Personal information
- Full name: Alexander McNab
- Date of birth: 27 December 1911
- Place of birth: Glasgow, Scotland
- Date of death: 12 September 1962 (aged 50)
- Place of death: East Kilbride, Scotland
- Position: Wing half

Senior career*
- Years: Team / Apps / (Gls)
- –: Pollok
- 1932–1938: Sunderland / 97 / (6)
- 1938–1946: West Bromwich Albion / 49 / (2)
- 1946–1947: Newport County / 3 / (0)
- Total:  / 149 / (8)

International career
- 1937–1939: Scotland / 2 / (0)

Managerial career
- 1948–1949: Northwich Victoria

= Sandy McNab =

Scottish footballer and manager

Alexander McNab (27 December 1911 – 12 September 1962) was a Scottish footballer.
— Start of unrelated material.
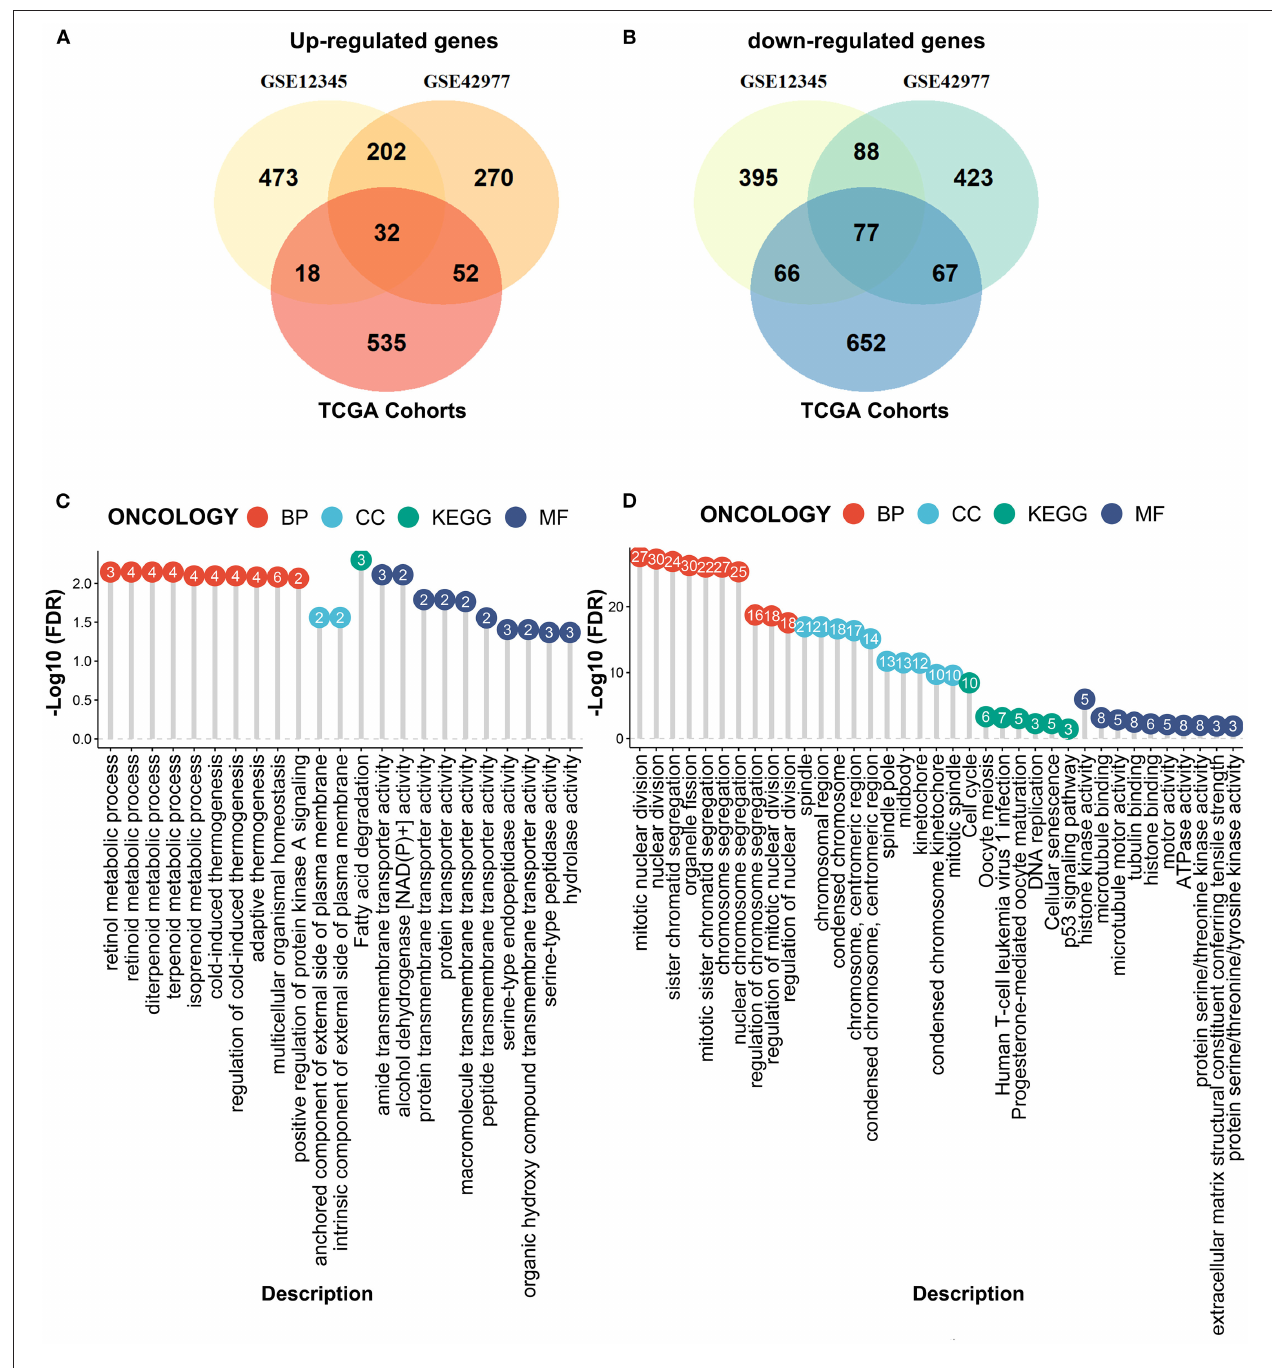
FIGURE 3 | Compared the DEmRNAs obtained from the RNA-seq data and the microarray data. (A) The overlapped upregulated genes. (B) The overlapped downregulated genes. (C) The enrichment analyses of the overlapped upregulated genes. (D) The enrichment analyses of the overlapped downregulated genes.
Although not seen as one of the most important members of the squad in his time at Sunderland, he had a role in two of their greatest successes: he was on the pitch for the league championship clincher in 1936, and replaced injured captain Alex Hastings in the 1937 FA Cup Final. He also won the 1936 FA Charity Shield.

In 1938, McNab joined West Bromwich Albion for a fee of £7,000 but war intervened and he went to various clubs on loan including Nottingham Forest, Northampton Town and Walsall. He eventually signed for Newport County in 1946. McNab later played for Dudley Town and managed Northwich Victoria from 1948 to 1949 before eventually retiring in 1952.